[Records from a data source]

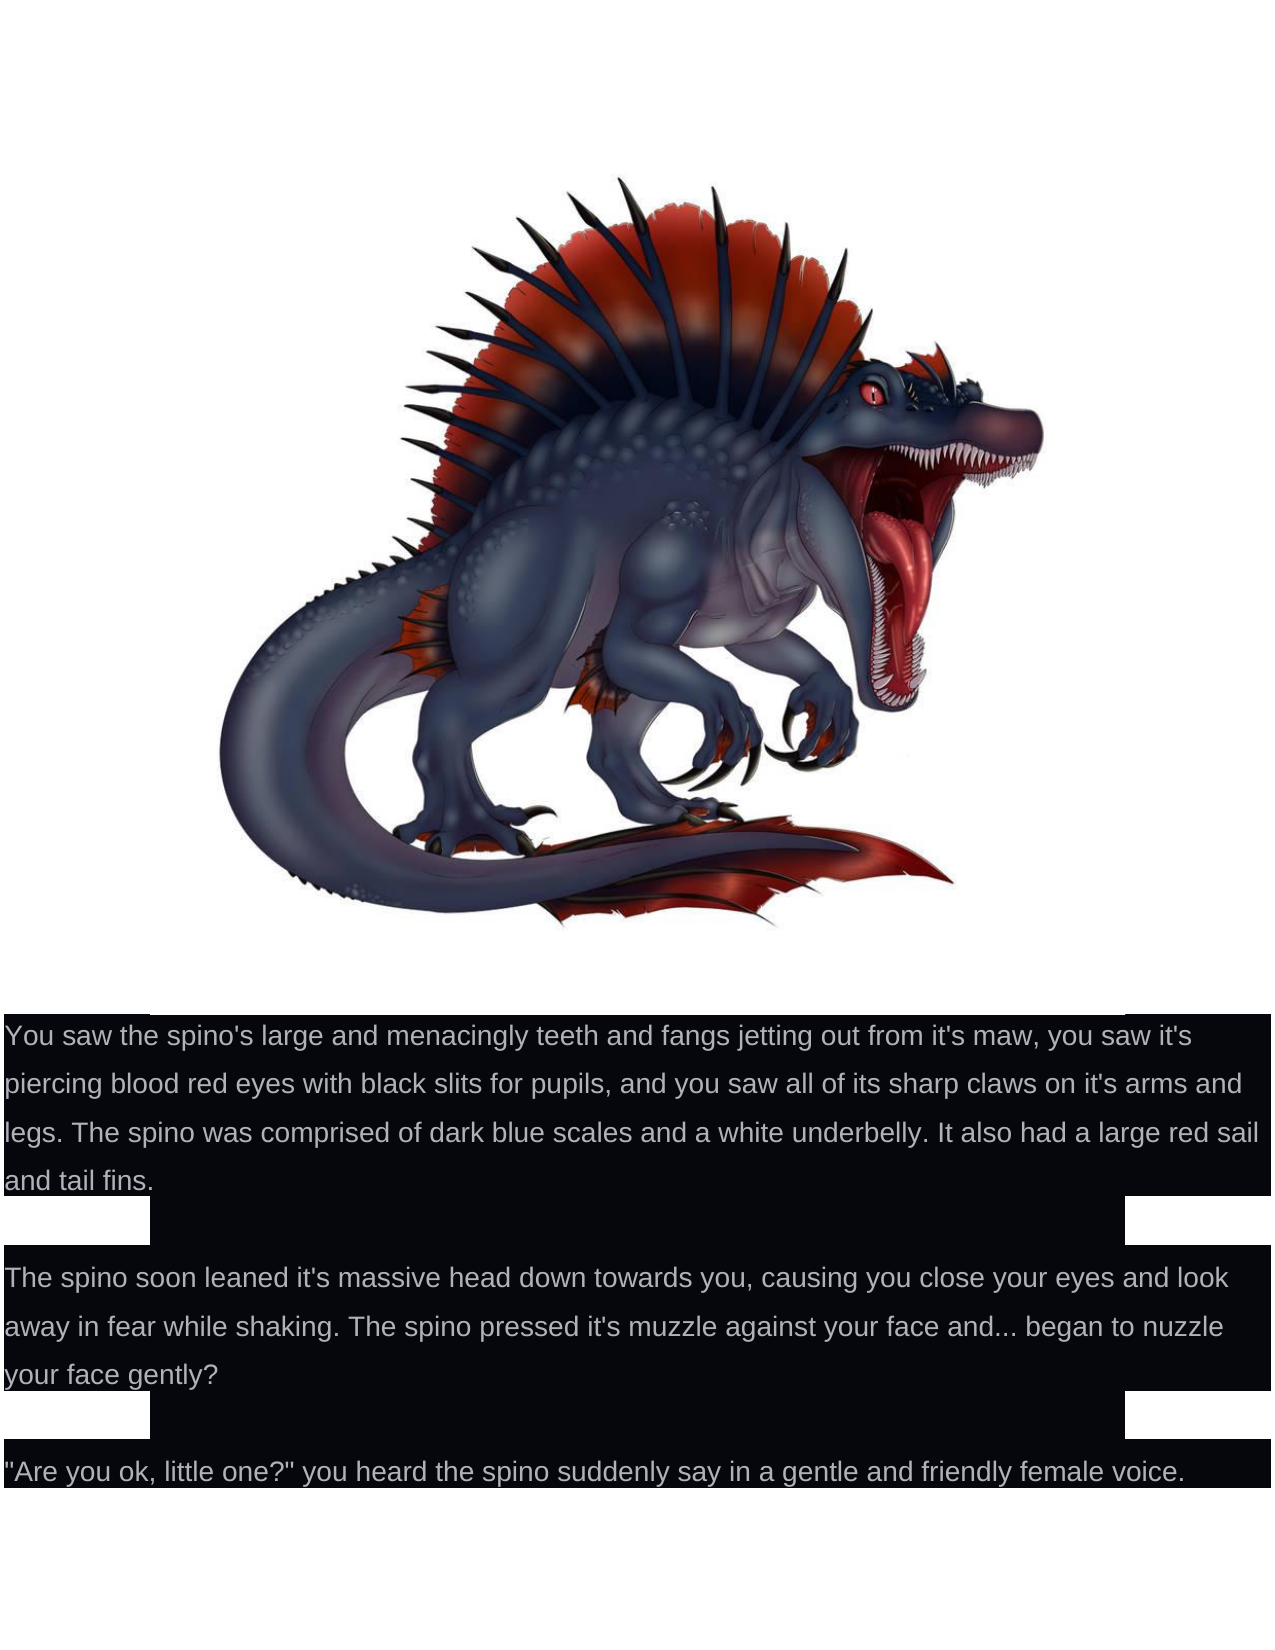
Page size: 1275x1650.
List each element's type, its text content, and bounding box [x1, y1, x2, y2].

text You saw the spino's large and menacingly teeth and fangs jetting out from it's maw, you saw it's piercing blood red eyes with black slits for pupils, and you saw all of its sharp claws on it's arms and legs. The spino was comprised of dark blue scales and a white underbelly. It also had a large red sail and tail fins. [4, 1018, 1271, 1196]
text "Are you ok, little one?" you heard the spino suddenly say in a gentle and friendly female voice. [4, 1455, 1271, 1488]
picture [150, 150, 1125, 1015]
text The spino soon leaned it's massive head down towards you, causing you close your eyes and look away in fear while shaking. The spino pressed it's muzzle against your face and... began to nuzzle your face gently? [4, 1261, 1271, 1391]
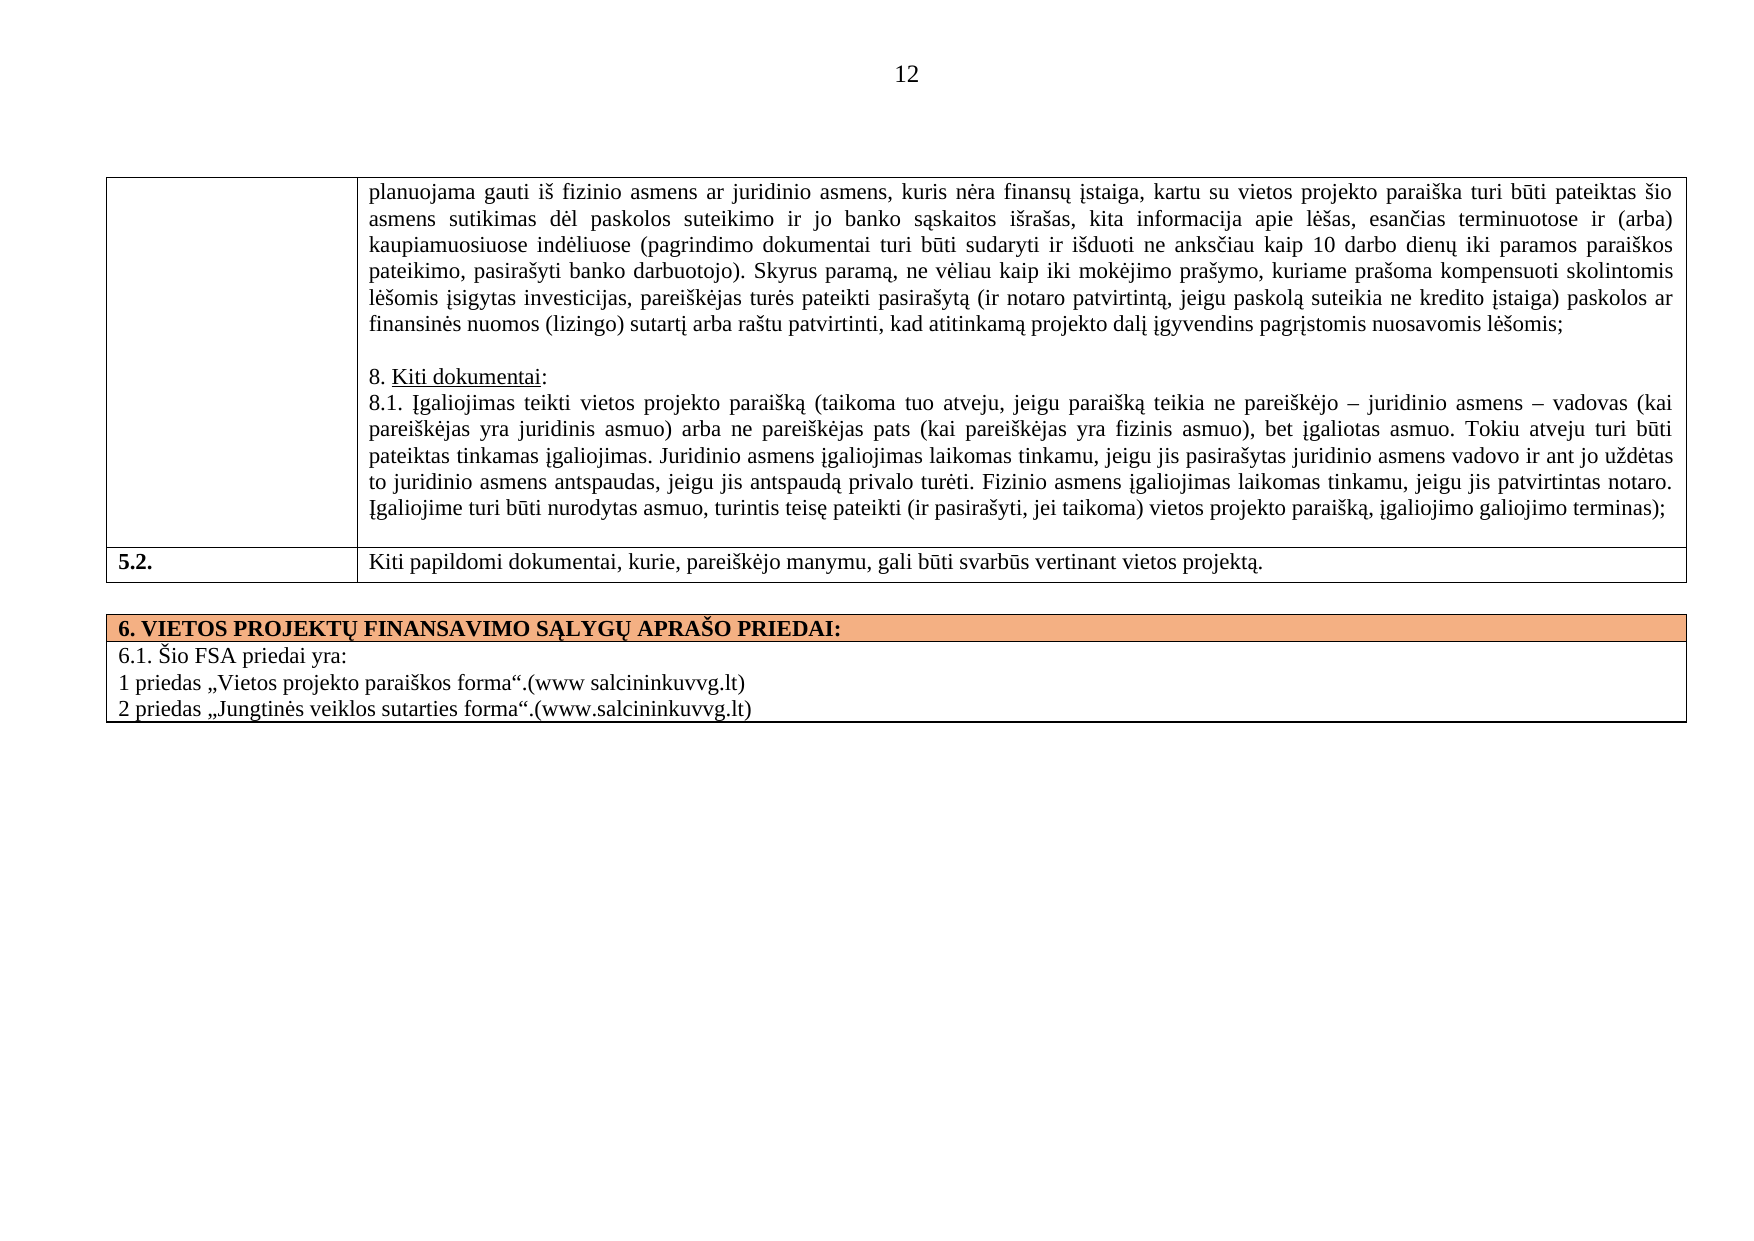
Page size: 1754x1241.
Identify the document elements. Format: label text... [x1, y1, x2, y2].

table_cell 5.2. [107, 548, 357, 582]
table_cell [358, 178, 1686, 547]
table_cell Kiti papildomi dokumentai, kurie, pareiškėjo manymu, gali būti svarbūs vertinant vietos projektą. [358, 548, 1686, 582]
table_header 6. VIETOS PROJEKTŲ FINANSAVIMO SĄLYGŲ APRAŠO PRIEDAI: [107, 615, 1686, 641]
table_cell 6.1. Šio FSA priedai yra: 1 priedas „Vietos projekto paraiškos forma“.(www salcininkuvvg.lt) 2 priedas „Jungtinės veiklos sutarties forma“.(www.salcininkuvvg.lt) [107, 642, 1686, 721]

> [DESCRIPTION OF THE TASK]: Repeat each line of the records exactly. Do not include the pictures.

> [OUTPUT BELOW]:
Page size: 1275x1650.
List each element's type, its text content, and bounding box [x1, y1, x2, y2].

text You saw the spino's large and menacingly teeth and fangs jetting out from it's maw, you saw it's piercing blood red eyes with black slits for pupils, and you saw all of its sharp claws on it's arms and legs. The spino was comprised of dark blue scales and a white underbelly. It also had a large red sail and tail fins. [4, 1018, 1271, 1196]
text "Are you ok, little one?" you heard the spino suddenly say in a gentle and friendly female voice. [4, 1455, 1271, 1488]
picture [150, 150, 1125, 1015]
text The spino soon leaned it's massive head down towards you, causing you close your eyes and look away in fear while shaking. The spino pressed it's muzzle against your face and... began to nuzzle your face gently? [4, 1261, 1271, 1391]
Page size: 1754x1241.
Identify the document elements. Format: label text... [x1, y1, x2, y2].

table_cell 5.2. [107, 548, 357, 582]
table_cell [358, 178, 1686, 547]
table_cell Kiti papildomi dokumentai, kurie, pareiškėjo manymu, gali būti svarbūs vertinant vietos projektą. [358, 548, 1686, 582]
table_header 6. VIETOS PROJEKTŲ FINANSAVIMO SĄLYGŲ APRAŠO PRIEDAI: [107, 615, 1686, 641]
table_cell 6.1. Šio FSA priedai yra: 1 priedas „Vietos projekto paraiškos forma“.(www salcininkuvvg.lt) 2 priedas „Jungtinės veiklos sutarties forma“.(www.salcininkuvvg.lt) [107, 642, 1686, 721]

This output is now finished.